*Texto del documento:*
En un escenario donde el individuo se siente tan pequeño ante una injusticia que se ha vuelto tan grande, pareciera que solo la movilización colectiva ha sido capaz de ponerlo a la altura del conflicto. Es más, el grado de provocación es aún mayor cuando el pueblo afronta la desazón colectiva sin armas de fuego y se siente en la condición de acomodarse en la mesa de negociación con una corpulencia moral distinta a la del Gobierno, en quien, por el contrario, recaería la imposición armada de las verdades del último tiempo. El pueblo, en ese gesto, toma en sus manos la guardia del sentido de paz social mediante la afrenta más significativa: el propio cuerpo, en movimiento y desarmado.
Esa misma corrosión ideológica se hace evidente cuando una madre llora la muerte de cualquier hijo, sea éste un campesino, una estudiante o un policía. Ahí vemos disiparse el límite de la idea pequeña del individuo liberal, al resurgir una especie de vuelta al útero universal, cuando la colectividad permite que cada granito de arena esté pensado para el mar, cuando la frontera del cuerpo no basta para sentirse cómodo frente a los sucesos de la vida, y se da curso a un nuevo principio de sociedad en el que la persona entiende que no se construye sola.
Sin embargo, este movimiento debe estar siempre muy atento a nunca separarse de quienes poco tienen que perder con apostarlo todo, porque en ellos reside el espíritu del verdadero cambio. Para quienes una mera reforma no es suficiente a la hora de resolver su estado de exclusión. Hablamos, pues, de los verdaderos líderes de cualquier revolución: los marginados.
Así y todo, es razonable que para ninguno el cambio sea algo cómodo, ni para quien lo promueve y menos para quien lo resiste. Aunque para estos últimos, la incomodidad les valdrá para percatarse que su prosperidad depende del suelo nutricional que la comunidad nacional les provee, muchas veces, a razón de injusticias. Y eso es algo que el pueblo colombiano lo sabe, hace tiempo.
Si bien es cierto que el silencio del oprimido en la voz escrita de la historia dice mucho sobre su lugar en los hechos, también lo será este tiempo en que los asesinados y desaparecidos custodian lo que ha de hablarse de ellos, a través de la voz de los que ya no están dispuestos a callar. Por eso, el conteo y el nombre de los muertos a manos del Estado se ha vuelto retroactivo y los desaparecidos vuelven a aparecer sin fecha de expiración.
Finalmente, sabremos que la intensidad del deseo por lo que se viene debe ser tan grande que resulte sencillo soltar lo que se tiene. Por eso, una revolución es, también, una revolución de los deseos, de esos que se cultivan en las ollas comunes, en las asambleas barriales, en los plantones, en la comidilla de fin de marcha, en la complicidad silenciosa de los que se miran juntos y tan distintos a la vez. Habrá que discernir, en tal modo, hasta qué punto quedarse en casa es sinónimo de resguardo y cuidado y hasta qué otro es complacencia con el estado de las cosas.
Sergio Velasco García es antropólogo.

*Problema A:* Según el texto sobre la movilización colectiva, ¿por qué el movimiento debe cuidarse de no separarse nunca de quienes poco tienen que perder? Responde en una a tres oraciones.
*Problema B:* Transcribe del texto sobre la movilización colectiva el fragmento que comienza con las palabras "Así y todo, es" y termina con "fecha de expiración.".
Las filas que vienen a continuación son un material independiente del texto.

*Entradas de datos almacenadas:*
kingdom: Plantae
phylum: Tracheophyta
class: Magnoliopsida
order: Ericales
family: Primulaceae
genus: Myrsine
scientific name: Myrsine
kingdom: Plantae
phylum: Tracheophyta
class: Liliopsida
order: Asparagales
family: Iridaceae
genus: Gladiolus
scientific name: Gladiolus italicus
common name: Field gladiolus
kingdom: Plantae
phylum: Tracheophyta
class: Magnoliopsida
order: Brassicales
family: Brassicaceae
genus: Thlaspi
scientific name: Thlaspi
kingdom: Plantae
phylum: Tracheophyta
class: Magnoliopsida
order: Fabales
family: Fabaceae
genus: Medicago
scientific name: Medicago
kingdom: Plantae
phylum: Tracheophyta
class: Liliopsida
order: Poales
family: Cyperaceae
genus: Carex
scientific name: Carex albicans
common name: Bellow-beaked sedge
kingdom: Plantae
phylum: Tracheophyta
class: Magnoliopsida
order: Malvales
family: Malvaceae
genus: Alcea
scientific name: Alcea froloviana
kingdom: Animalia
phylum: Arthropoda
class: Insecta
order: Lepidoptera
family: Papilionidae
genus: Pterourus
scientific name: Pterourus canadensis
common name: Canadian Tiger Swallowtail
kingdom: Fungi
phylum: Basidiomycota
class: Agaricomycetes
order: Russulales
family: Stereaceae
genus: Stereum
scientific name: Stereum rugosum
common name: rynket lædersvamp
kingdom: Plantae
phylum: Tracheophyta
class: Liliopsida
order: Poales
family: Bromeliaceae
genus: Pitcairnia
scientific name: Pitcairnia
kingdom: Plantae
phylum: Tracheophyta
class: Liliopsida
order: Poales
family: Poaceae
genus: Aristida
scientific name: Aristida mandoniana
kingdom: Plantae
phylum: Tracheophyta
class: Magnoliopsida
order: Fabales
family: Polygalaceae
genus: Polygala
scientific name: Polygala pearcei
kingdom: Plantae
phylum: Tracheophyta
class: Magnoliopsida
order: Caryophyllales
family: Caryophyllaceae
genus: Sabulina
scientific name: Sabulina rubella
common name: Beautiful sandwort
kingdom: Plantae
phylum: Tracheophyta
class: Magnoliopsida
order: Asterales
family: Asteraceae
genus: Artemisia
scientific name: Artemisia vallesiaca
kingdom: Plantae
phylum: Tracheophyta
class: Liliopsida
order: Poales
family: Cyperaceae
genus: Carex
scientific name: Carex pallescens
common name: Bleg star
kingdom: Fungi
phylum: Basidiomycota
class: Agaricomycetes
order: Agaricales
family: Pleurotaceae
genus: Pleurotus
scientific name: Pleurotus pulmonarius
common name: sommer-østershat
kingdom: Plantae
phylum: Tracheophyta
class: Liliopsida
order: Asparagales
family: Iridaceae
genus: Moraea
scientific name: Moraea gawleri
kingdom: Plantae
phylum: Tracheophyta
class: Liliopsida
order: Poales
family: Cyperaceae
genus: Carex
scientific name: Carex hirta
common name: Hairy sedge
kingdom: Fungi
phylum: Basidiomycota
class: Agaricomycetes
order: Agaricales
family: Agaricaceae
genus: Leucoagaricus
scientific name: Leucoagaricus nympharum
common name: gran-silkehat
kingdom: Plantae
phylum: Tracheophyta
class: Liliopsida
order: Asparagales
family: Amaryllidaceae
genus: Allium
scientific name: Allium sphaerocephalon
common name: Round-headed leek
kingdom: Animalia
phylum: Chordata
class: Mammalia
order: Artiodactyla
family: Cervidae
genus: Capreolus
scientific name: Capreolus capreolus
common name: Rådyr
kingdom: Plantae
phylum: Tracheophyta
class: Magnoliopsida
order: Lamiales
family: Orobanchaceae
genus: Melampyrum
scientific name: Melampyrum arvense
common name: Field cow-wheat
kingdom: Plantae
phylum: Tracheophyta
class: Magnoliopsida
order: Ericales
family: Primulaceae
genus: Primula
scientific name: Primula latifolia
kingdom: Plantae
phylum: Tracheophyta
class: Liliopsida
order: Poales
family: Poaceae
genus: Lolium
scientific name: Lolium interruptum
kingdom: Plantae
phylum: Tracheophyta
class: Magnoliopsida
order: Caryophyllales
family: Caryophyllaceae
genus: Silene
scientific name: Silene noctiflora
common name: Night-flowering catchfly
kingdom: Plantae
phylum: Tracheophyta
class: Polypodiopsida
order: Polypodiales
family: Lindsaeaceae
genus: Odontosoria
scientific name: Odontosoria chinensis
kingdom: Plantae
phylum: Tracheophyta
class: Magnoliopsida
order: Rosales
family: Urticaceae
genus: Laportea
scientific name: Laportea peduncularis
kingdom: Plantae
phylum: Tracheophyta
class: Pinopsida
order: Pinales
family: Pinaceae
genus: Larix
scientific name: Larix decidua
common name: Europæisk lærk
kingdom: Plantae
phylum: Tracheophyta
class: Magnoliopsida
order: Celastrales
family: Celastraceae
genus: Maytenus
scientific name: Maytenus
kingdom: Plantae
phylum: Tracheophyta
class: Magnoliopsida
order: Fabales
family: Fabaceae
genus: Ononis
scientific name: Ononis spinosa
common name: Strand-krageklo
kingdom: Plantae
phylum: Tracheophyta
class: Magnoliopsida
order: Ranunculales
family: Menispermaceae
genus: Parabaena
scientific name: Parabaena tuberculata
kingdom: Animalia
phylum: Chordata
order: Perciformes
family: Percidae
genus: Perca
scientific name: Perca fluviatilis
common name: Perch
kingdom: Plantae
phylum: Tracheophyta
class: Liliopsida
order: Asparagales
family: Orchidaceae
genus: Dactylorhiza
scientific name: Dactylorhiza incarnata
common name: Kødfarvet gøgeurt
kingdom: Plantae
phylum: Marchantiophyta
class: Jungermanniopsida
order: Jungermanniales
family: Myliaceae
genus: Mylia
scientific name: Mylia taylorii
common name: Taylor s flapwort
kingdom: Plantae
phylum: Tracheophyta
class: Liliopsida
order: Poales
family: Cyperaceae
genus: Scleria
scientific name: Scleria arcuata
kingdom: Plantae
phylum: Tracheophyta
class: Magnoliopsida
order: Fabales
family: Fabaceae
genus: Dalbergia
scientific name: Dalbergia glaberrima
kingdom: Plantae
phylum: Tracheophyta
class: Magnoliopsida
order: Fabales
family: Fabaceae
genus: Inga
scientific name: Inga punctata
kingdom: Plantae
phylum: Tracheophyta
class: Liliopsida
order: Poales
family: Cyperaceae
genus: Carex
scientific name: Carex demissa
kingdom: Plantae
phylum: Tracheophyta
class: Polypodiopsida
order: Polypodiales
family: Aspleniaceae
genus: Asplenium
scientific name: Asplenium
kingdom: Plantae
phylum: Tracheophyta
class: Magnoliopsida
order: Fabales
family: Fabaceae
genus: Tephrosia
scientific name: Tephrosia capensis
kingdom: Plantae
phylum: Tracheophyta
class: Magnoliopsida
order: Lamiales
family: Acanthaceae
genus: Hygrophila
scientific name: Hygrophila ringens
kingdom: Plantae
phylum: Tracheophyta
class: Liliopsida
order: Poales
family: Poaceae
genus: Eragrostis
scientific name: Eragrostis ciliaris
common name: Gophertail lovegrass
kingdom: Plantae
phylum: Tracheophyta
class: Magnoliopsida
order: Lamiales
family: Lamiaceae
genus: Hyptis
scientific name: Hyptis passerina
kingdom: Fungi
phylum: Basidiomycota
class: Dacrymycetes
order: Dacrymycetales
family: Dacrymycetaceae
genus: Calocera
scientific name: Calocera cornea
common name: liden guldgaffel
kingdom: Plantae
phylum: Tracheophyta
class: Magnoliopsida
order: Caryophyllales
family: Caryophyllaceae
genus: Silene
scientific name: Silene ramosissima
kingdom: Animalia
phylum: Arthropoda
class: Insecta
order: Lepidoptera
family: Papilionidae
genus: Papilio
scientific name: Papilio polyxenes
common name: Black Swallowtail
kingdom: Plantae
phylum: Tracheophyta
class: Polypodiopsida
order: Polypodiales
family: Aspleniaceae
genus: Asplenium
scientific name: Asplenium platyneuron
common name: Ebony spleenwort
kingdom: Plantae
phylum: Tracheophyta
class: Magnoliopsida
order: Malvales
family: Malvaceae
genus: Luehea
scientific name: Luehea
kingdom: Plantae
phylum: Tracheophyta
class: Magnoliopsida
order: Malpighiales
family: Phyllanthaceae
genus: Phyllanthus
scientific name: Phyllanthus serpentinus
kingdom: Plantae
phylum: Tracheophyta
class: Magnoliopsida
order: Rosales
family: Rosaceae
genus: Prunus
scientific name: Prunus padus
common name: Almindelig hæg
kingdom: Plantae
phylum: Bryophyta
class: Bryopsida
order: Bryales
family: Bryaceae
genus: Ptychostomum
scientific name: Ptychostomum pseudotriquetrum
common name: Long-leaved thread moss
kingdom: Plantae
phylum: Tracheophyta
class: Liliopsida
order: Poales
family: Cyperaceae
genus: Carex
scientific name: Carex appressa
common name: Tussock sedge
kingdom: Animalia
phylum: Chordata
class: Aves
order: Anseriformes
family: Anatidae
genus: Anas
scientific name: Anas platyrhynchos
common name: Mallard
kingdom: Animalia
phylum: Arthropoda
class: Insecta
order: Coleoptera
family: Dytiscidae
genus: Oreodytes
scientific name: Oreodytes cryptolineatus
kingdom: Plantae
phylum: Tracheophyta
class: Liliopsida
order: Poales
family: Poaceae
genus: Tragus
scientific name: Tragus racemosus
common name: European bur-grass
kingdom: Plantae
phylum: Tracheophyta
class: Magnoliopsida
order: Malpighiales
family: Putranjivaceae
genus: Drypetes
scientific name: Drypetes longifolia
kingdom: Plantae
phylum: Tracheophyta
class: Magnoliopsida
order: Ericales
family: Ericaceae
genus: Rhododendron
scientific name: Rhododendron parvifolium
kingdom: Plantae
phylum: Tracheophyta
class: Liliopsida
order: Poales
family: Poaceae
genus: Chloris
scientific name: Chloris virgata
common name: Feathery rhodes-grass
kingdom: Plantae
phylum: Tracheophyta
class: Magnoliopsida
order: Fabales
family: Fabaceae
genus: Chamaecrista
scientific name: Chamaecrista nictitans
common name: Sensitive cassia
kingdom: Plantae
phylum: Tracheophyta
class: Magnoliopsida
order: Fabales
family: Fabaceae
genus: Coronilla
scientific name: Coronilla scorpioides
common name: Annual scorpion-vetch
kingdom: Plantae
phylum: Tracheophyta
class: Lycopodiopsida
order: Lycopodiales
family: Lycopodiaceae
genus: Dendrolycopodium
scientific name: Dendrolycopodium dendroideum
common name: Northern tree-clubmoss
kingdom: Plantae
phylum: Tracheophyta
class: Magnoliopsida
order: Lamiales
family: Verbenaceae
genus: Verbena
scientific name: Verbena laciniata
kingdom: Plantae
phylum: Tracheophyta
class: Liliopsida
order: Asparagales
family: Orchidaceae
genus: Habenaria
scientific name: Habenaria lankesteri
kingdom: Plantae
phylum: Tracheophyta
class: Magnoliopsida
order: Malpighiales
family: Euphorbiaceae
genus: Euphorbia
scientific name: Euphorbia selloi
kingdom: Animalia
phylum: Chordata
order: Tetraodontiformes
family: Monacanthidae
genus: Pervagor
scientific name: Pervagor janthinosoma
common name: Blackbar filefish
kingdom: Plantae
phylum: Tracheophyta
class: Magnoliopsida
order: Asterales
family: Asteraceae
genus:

*Solución detallada A:* Porque en ellos reside el espíritu del verdadero cambio. Para ellos, una mera reforma no basta para resolver su estado de exclusión, y por eso el texto los llama los verdaderos líderes de cualquier revolución: los marginados.

*Solución detallada B:*
Así y todo, es razonable que para ninguno el cambio sea algo cómodo, ni para quien lo promueve y menos para quien lo resiste. Aunque para estos últimos, la incomodidad les valdrá para percatarse que su prosperidad depende del suelo nutricional que la comunidad nacional les provee, muchas veces, a razón de injusticias. Y eso es algo que el pueblo colombiano lo sabe, hace tiempo.
Si bien es cierto que el silencio del oprimido en la voz escrita de la historia dice mucho sobre su lugar en los hechos, también lo será este tiempo en que los asesinados y desaparecidos custodian lo que ha de hablarse de ellos, a través de la voz de los que ya no están dispuestos a callar. Por eso, el conteo y el nombre de los muertos a manos del Estado se ha vuelto retroactivo y los desaparecidos vuelven a aparecer sin fecha de expiración.